To date, the data processing capabilities of  I-LOFAR have not  been sufficient to allow the telescope study astronomy objects that vary rapidly. However,  members of the I-LOFAR consortium at UCC and NUIG have recently obtained SFI funding to create a data processing system that can intensively analyse  and rapidly store the data stream as it emerges from the telescope, giving I-LOFAR a new and powerful capability to study the transient radio sky.  The system, called the REALtime Transient Acquisition cluster (REALTA), builds on the heritage of the ARTEMIS system designed by the Oxford e-Research Centre.

In July 2018, a team from UCC, NUIG, TCD and Oxford/Berkeley team set up 5 Dell-EMC PowerEdge GPU/CPU blades and up to 300 terabytes of storage. Over the coming months, this will enable us to study a wide range of fascinating astronomy targets such as aurora in planetary atmospheres, pulsars, solar radio bursts, nova explosions, and fast radio bursts.

The I-LOFAR processing cluster was enhanced in March 2020 to assist in the Search for Extraterrestrial Intelligence (SETI), in collaboration with the Breakthrough Listen foundation and the Berkeley SETI Institute, by the addition of another compute node to the cluster. This machine is planned to be integrated to the REALTA system by hooking into the live station data stream and performing transient signal analysis in addition to any work being performed by observers on the existing REALTA compute nodes.

Technical specifications for REALTA can be found in the table below and more technical details on REALTA together with first results can be found in Murphy et al., Astronomy & Astrophysics, 2021.

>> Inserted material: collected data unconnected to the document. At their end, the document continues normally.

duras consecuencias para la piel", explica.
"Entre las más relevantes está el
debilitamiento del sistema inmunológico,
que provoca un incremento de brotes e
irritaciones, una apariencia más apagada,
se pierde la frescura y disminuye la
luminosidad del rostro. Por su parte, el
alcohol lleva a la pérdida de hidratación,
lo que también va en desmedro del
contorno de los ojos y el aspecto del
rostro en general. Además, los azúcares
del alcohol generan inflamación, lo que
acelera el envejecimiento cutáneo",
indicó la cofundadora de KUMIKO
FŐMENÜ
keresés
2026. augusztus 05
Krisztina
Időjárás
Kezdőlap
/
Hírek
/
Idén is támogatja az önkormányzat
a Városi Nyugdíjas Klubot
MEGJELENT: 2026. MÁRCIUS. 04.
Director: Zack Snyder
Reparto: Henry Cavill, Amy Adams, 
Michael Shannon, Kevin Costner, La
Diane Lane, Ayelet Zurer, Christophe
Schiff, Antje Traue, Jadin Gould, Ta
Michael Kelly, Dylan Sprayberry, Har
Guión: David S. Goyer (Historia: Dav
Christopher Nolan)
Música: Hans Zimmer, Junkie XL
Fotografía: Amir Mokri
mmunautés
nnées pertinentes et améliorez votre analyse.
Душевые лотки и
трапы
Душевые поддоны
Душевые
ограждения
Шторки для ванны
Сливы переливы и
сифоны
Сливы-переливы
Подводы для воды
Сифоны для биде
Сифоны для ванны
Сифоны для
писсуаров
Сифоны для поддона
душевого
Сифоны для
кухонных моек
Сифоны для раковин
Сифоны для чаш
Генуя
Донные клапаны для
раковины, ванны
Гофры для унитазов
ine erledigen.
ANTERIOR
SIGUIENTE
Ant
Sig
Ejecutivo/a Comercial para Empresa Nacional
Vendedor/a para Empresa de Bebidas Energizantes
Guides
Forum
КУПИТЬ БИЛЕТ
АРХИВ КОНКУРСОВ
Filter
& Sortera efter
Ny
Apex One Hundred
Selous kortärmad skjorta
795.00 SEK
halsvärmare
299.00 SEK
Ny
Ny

* This 110TB is distributed across REALTA’s 4 compute nodes
Compute Nodes (x4) Storage Node BL Headnode BL Compute Node
Machine Name Dell Poweredge R740XD Dell Poweredge R730XD SuperMicro 1029U-TRTP2 SuperMicro 6049P-E1CR24H
CPU Model Intel Xeon Gold 6130 (2x) Intel Xeon E5-2640 v4 (2x) Intel Xeon Silver 4110 (2x) Intel Xeon Silver 4110 (2x)
CPU Clock Speed 2.10GHz 2.40GHz 2.10GHz 2.10GHz
No. CPU Cores (Threads) 32 (64) 20 (40) 16 (32) 16 (32)
RAM 256GB 256GB 93GB 96GB
Storage 210TB* 128TB N/A 144TB

The figure below shows the individual hardware components of REALTA on the right and how they are connected to the data stream from I-LOFAR on the left.

Block diagram for REALTA and I-LOFAR.

Block diagram for REALTA and I-LOFAR. Data recorded at the Remote Station Processing (RSP) boards are sent to the S1 fibre switch in the I-LOFAR container. Here the data are split into four ‘lanes’ where each lane contains the data from a maximum of one quarter of the beamlets from the observation. The four lanes of data are then sent over a fibre connection to the I-LOFAR control room where it is recorded by REALTA. Orange arrows indicate the data path along fibre connections. Blue arrows are 1 Gbps Ethernet links and red arrows show infiniband connectivity.The dotted orange line is a fibre link to the BL compute node currently under development.

I-LOFAR and REALTA are supported by an SFI Research Infrastructure grants. REALTA is owned by UCC and NUIG and maintained by TCD and DIAS.